### What is expected
Copy all lines below containing "позвоночник".

### Supplied material
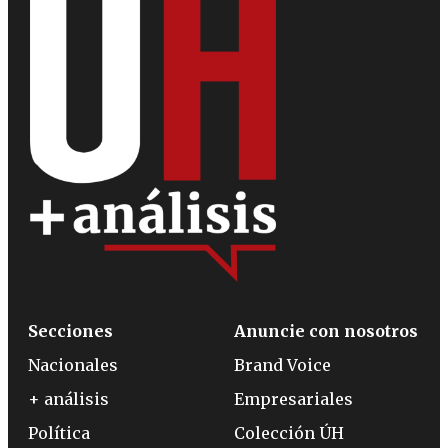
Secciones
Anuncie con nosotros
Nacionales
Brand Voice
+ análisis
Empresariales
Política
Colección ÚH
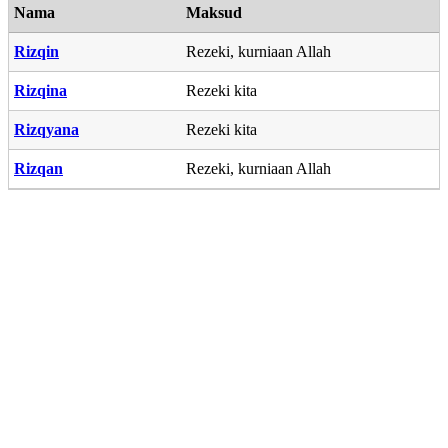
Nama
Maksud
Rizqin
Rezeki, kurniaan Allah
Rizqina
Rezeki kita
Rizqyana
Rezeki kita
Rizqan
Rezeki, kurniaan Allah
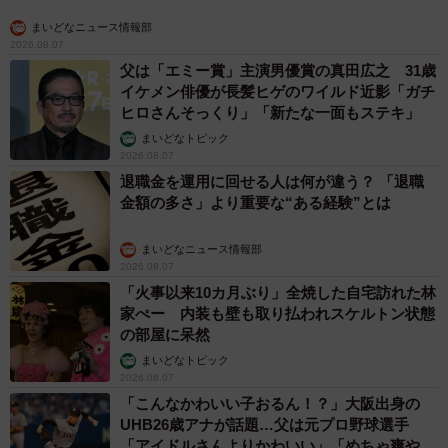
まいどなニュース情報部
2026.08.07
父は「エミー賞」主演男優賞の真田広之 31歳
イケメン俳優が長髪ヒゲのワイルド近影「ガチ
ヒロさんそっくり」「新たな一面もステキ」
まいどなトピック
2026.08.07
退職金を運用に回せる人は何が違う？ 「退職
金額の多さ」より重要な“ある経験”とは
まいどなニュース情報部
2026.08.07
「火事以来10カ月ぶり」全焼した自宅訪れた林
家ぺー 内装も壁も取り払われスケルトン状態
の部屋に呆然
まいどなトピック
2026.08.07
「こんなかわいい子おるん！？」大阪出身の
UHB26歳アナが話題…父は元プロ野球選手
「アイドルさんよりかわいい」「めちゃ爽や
==
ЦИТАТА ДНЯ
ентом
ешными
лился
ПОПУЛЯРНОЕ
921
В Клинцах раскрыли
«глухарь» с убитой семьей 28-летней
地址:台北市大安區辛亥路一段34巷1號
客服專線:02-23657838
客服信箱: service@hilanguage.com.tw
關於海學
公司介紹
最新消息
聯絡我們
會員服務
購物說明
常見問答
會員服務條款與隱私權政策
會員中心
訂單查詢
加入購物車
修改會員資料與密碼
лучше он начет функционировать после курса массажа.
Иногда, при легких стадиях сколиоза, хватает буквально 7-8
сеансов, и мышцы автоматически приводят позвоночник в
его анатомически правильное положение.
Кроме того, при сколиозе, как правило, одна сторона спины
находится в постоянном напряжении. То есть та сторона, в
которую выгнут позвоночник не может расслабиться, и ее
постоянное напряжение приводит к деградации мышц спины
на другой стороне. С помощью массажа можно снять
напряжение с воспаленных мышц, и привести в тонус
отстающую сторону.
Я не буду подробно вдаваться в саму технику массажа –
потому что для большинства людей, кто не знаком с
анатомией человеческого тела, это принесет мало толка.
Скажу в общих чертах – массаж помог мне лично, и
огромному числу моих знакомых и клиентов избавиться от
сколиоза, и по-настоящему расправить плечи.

### Exercise output
сеансов, и мышцы автоматически приводят позвоночник в
которую выгнут позвоночник не может расслабиться, и ее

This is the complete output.